[Records for this task]
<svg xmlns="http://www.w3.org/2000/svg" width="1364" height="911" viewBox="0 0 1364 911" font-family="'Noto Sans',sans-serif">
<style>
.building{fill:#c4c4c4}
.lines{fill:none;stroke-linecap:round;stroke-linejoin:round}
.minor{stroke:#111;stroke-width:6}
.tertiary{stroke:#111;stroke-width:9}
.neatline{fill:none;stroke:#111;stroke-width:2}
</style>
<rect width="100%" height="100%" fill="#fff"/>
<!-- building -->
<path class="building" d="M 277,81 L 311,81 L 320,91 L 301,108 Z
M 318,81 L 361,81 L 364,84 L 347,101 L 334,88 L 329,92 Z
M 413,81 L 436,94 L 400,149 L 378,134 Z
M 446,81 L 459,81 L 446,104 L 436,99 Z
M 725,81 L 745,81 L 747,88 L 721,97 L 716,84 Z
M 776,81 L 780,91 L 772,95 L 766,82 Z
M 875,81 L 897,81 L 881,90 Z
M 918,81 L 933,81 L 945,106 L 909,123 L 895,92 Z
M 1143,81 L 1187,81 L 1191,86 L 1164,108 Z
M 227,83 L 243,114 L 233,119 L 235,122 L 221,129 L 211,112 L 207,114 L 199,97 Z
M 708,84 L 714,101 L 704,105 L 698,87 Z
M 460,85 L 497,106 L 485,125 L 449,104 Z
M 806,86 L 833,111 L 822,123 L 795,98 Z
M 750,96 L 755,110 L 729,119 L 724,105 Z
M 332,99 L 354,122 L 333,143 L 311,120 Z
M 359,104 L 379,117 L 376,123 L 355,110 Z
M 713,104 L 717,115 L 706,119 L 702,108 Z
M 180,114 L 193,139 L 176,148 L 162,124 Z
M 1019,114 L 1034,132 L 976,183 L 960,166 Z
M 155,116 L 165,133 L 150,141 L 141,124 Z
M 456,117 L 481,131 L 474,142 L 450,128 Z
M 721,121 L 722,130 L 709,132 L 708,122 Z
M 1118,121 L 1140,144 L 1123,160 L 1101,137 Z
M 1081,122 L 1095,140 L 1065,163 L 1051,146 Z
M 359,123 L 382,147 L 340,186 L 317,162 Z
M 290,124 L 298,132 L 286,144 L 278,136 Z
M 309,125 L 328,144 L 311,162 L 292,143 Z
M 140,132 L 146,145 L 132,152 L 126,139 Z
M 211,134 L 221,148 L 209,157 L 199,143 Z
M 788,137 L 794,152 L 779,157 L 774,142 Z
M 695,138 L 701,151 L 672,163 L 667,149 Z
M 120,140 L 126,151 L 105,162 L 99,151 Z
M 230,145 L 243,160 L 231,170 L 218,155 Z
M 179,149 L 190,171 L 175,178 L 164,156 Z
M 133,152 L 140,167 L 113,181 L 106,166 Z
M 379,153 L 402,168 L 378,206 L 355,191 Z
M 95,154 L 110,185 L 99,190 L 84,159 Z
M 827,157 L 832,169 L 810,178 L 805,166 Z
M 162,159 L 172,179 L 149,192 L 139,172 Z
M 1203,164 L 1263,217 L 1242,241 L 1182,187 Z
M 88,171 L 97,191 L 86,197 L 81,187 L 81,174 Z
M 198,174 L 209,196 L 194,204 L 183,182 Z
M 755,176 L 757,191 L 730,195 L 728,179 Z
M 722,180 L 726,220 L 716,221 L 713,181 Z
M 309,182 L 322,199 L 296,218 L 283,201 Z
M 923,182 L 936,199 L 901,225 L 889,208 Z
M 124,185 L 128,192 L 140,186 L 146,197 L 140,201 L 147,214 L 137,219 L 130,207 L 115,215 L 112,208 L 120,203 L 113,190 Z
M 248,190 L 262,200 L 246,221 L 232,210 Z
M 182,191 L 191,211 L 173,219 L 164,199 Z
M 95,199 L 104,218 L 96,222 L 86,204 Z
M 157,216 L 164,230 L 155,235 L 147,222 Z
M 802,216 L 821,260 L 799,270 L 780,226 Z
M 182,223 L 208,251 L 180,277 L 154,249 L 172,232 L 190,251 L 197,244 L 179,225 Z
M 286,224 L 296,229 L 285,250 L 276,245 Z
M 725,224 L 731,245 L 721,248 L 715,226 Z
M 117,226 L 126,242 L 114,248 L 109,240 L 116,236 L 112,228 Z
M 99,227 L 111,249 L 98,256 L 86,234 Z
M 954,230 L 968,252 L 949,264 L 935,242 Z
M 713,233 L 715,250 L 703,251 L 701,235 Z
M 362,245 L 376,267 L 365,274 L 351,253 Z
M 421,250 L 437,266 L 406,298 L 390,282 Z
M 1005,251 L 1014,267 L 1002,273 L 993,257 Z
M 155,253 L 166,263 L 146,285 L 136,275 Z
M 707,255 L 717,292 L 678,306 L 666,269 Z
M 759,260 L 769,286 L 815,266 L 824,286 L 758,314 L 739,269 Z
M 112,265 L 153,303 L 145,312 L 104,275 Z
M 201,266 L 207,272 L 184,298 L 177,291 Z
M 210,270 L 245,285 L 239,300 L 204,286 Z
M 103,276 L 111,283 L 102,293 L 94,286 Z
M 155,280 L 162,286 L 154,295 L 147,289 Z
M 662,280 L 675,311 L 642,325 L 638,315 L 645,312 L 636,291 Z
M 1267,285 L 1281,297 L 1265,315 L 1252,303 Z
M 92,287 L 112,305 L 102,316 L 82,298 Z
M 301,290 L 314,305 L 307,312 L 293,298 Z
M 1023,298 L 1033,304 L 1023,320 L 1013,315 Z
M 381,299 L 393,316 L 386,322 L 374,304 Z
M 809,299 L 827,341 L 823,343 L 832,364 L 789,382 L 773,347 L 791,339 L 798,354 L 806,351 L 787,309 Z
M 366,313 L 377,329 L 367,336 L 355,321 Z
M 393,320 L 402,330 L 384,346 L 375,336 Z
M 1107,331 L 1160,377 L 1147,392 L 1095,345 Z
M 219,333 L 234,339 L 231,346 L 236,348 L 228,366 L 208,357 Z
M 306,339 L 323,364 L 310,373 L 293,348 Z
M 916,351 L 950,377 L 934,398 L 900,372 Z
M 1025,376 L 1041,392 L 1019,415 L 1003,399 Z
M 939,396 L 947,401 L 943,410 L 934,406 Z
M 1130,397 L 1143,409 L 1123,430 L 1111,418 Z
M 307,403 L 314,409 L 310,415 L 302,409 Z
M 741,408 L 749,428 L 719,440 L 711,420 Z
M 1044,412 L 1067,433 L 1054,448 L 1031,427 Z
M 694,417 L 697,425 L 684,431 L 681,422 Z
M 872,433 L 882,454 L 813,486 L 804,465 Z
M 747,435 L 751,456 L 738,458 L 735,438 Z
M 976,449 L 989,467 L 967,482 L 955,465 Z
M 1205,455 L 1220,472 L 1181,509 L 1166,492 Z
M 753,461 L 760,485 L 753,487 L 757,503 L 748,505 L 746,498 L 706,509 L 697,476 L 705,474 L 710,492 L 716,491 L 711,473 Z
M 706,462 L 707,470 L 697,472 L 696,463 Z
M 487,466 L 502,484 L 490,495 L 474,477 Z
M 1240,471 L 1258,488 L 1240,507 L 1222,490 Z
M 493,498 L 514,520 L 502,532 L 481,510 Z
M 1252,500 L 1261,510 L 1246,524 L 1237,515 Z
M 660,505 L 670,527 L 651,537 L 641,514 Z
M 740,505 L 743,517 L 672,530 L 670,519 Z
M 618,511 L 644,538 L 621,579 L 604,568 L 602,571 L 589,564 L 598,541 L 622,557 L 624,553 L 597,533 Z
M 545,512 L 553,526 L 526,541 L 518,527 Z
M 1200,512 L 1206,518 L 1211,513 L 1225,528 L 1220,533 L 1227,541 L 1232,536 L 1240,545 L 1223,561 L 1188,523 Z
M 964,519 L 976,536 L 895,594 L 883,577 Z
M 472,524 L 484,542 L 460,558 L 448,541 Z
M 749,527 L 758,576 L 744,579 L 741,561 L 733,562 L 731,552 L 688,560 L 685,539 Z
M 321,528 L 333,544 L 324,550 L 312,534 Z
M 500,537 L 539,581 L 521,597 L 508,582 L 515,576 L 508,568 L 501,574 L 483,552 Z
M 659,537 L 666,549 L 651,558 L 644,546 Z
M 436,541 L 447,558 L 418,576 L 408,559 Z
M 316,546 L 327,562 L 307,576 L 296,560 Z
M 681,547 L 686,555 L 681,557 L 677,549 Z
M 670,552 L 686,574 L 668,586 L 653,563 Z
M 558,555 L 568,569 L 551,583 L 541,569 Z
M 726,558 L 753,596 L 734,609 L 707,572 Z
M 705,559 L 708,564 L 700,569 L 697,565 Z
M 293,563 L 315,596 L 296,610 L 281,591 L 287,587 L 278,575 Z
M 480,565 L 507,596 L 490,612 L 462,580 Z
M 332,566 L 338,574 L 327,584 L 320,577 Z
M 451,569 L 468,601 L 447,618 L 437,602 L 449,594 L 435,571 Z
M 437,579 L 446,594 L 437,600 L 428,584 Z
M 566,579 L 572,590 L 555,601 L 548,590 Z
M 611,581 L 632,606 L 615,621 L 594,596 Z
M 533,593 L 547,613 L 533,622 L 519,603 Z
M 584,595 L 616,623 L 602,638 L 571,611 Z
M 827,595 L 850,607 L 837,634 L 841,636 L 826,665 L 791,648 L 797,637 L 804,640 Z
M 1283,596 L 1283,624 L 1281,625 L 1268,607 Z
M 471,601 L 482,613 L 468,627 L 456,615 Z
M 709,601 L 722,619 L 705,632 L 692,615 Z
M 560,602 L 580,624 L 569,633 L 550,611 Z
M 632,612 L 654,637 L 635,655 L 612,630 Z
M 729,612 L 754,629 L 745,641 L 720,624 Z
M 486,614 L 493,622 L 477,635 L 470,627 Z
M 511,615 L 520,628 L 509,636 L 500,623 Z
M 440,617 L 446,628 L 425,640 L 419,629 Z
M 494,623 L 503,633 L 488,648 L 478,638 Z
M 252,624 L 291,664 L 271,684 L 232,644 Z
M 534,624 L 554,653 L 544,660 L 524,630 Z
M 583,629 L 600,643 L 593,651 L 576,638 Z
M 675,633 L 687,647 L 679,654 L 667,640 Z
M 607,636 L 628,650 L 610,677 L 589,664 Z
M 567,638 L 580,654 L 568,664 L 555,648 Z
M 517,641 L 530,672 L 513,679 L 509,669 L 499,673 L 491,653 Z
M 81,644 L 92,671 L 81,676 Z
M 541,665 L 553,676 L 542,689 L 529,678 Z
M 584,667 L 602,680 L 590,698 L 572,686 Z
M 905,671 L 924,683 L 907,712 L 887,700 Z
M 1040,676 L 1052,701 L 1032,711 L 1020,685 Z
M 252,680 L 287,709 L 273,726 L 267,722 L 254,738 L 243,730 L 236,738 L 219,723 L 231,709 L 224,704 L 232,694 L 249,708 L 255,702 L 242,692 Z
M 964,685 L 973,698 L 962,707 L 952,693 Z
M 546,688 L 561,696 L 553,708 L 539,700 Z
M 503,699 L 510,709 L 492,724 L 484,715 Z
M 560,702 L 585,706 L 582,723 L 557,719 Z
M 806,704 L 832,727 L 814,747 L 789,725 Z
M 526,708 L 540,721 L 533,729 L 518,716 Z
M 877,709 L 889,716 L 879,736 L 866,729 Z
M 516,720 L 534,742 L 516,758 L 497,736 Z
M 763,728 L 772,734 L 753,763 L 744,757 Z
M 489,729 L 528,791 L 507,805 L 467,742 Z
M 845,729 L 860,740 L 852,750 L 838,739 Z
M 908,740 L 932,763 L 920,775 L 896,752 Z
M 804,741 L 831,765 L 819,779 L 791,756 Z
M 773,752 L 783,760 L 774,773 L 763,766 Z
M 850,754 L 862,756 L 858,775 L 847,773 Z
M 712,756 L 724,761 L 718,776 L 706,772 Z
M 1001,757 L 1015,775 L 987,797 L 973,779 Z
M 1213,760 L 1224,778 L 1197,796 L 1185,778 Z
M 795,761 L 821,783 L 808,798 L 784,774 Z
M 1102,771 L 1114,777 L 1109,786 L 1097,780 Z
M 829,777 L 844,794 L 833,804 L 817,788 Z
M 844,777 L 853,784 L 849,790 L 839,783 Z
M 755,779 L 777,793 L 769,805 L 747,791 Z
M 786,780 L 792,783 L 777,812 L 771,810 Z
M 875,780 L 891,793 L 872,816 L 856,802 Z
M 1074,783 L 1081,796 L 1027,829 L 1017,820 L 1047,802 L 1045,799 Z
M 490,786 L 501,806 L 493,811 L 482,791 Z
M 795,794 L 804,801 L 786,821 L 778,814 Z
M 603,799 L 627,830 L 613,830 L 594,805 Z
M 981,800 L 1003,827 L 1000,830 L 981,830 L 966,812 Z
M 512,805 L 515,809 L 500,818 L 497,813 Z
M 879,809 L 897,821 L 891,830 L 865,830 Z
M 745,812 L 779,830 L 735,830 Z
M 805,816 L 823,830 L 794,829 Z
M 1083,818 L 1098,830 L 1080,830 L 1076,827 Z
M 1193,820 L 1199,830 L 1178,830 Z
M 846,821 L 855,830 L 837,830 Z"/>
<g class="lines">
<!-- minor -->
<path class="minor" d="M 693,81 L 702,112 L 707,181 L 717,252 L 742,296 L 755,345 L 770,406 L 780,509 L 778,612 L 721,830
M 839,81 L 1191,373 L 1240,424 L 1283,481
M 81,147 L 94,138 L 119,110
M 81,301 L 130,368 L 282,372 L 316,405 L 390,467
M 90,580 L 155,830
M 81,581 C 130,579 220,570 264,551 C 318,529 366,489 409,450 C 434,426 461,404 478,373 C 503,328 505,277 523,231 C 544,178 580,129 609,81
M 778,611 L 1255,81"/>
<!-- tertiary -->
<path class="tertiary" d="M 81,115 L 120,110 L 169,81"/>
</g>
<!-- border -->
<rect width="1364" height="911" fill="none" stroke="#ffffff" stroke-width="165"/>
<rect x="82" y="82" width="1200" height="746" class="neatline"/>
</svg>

[Task details] Read through the listing and copy each line in which the word "lines" occurs.

[Exercise output]
.lines{fill:none;stroke-linecap:round;stroke-linejoin:round}
<g class="lines">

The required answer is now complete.